I have to admit that I have have had a little bit of help this year. Much as I wish that I could, I don’t sit here, sage-like, plucking unheard-of records out of the air. It’d save me a fortune for a start. But no, I have been assisted on more than one occasion this year with handy recommendations, pointers and samples from a friend over in the Pacific Northwest of the US – indeed, in addition to this pearler, my favourite EP would have remained unknown to me still if not for her, and another one later in this here list got listened to a lot earlier than I would have otherwise done thanks to many, many, many enthusiastic plugs. To be honest, I should have said “Thankyou!” to Sheri back when I was doing my Singles/EPs rundown back whenever that was.
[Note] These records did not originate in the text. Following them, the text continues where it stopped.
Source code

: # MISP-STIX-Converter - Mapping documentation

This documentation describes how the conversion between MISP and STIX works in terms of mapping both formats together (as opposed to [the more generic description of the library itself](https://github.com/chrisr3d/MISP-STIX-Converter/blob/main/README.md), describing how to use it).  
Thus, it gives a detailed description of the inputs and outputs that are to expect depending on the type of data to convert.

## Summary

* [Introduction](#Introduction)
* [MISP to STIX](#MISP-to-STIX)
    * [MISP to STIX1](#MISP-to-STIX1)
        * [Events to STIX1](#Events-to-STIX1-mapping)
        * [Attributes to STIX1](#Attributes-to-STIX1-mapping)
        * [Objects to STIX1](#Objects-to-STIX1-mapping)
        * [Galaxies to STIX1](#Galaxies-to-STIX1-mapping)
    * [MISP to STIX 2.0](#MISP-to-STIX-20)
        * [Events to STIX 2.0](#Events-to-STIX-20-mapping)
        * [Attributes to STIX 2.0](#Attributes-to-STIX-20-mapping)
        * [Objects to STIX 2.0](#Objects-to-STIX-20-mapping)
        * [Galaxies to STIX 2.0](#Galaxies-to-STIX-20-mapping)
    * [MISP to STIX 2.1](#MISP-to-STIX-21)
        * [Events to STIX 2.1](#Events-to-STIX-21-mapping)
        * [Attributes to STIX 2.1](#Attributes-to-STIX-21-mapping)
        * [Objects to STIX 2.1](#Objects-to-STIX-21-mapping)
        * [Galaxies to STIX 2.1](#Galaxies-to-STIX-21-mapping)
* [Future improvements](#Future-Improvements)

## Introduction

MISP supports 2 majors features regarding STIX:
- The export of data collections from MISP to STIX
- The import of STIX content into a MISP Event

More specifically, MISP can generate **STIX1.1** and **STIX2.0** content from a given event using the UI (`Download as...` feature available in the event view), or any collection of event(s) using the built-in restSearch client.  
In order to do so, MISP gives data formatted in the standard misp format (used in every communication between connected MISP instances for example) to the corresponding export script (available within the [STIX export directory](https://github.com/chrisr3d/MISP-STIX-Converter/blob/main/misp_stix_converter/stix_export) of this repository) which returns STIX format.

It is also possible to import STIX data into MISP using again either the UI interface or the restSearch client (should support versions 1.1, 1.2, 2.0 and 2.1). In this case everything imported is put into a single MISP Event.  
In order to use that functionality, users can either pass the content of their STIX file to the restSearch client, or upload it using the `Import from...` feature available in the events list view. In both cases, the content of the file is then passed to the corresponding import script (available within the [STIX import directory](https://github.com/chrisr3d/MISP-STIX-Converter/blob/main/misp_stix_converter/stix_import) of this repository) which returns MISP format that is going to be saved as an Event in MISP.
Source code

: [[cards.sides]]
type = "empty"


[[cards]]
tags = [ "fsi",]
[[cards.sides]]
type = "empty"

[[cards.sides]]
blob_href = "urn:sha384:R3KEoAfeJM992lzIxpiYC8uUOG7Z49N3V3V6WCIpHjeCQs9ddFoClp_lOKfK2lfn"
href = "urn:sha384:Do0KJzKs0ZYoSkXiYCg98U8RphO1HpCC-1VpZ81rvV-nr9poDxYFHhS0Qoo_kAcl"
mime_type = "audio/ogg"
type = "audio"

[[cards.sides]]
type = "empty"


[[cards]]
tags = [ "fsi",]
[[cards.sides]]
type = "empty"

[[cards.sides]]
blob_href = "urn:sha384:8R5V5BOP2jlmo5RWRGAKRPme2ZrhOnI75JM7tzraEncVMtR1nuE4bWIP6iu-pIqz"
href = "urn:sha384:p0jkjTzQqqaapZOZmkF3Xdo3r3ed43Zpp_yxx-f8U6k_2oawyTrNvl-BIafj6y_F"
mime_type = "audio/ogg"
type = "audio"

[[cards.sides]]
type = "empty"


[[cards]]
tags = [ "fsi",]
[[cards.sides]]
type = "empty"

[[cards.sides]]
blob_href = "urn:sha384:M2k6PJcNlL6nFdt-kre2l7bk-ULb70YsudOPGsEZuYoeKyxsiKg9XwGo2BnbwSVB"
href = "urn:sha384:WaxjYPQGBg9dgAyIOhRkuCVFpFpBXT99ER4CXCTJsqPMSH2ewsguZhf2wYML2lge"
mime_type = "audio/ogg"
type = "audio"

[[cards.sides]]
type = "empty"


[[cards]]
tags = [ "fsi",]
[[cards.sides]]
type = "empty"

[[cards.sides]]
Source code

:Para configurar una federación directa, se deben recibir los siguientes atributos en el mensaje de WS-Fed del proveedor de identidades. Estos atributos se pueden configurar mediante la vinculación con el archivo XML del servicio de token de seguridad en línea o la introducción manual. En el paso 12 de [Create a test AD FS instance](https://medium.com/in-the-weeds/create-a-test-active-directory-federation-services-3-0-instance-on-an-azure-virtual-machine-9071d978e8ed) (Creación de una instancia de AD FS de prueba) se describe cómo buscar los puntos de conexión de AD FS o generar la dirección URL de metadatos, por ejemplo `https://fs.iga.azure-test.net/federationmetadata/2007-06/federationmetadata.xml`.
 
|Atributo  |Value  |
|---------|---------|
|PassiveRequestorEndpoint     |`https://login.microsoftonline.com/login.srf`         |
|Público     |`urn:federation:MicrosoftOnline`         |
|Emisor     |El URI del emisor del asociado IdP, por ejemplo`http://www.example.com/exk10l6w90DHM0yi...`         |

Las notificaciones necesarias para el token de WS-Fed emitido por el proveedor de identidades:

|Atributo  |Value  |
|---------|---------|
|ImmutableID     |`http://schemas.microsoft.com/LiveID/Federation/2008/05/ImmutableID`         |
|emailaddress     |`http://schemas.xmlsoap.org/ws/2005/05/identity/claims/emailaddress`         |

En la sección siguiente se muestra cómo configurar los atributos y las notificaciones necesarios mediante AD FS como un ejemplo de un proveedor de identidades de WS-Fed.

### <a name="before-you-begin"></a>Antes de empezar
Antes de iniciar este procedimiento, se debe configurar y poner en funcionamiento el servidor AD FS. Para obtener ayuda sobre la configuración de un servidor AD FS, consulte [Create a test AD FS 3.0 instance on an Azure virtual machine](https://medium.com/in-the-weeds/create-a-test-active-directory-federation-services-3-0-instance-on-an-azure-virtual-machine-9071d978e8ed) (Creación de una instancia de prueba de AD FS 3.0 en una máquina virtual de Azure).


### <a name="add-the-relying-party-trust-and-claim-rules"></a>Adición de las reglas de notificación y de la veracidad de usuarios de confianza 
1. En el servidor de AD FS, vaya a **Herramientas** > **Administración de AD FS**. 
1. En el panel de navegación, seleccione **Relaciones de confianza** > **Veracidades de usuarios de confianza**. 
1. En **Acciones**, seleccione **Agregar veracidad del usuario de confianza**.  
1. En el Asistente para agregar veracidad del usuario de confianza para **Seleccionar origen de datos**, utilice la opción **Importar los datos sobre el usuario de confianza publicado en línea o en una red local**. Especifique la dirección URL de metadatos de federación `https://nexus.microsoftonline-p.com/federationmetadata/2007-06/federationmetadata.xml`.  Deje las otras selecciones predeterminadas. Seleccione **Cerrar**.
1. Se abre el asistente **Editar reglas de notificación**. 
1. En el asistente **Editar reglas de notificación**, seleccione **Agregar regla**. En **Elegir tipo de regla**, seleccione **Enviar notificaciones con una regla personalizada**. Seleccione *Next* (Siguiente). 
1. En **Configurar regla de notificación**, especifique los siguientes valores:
But, it seems far more apt to do that here, given that the Northwest UK/Northwest US bridge is spanned by more than friendship with this record from yet another Seattle band,given that their sound is far more rooted in my Northwest rather than their own, thus completing some circle or other that probably made a lot more sense at the start of this sentence than it does at this end.
Cheers matey.
As I type this, the weather outside has finally realised that it’s winter and we’re getting several weeks’ worth of crap weather all in one go. In here however, I’m listening yet again to my hands-down favourite album of the Summer. A part of the reason for me taking Shangri-La Indeed to heart so easily is that it arrived at a time of year perfectly suited to this wide-eyed brand of slightly phych-ey indie pop; no easy feat here when 2011 over here largely consisted of a damp Spring morphing into an indifferent Autumn with only the narrowest of hot, sunny margins inbetween. The biggest reason though is the Black Whales’ expert ease in channelling the spirit of bands all over Granadaland, whether it be the 1980s Merseyside underground of Echo & the Bunnymen and the Mighty Wah!, the 1990s Mancunian universe-recentering of the Charlatans and Stone Roses and, during Where I Come From, a quick jaunt into the Peak District’s Chapel-en-le-Frith, home of Lloyd Cole.
Of all the bands mentioned above, the bases touched are all the very early, rough and ready and excited periods before most of them went all miserable, so these elements all go towards making this record upbeat and cheery throughout, with standout tracks such as Books on Tape (and what a chorus that one has) and Walking in the Dark bouncing along infectiously alongside the boisterous 2nd half of single Rattle Your Bones.
This is a record to have fun with – I’ve gone on a fair bit about the influences here, but that’s because they’re (particularly the 80s Liverpudlian original Velvet Underground theft of the Bunnymen) part of my own musical makeup from when I was an early teen. The Black Whales take these reference points and make their own unique thing out of them, and the end result is as fine a debut full-lengther as you could hope to hear.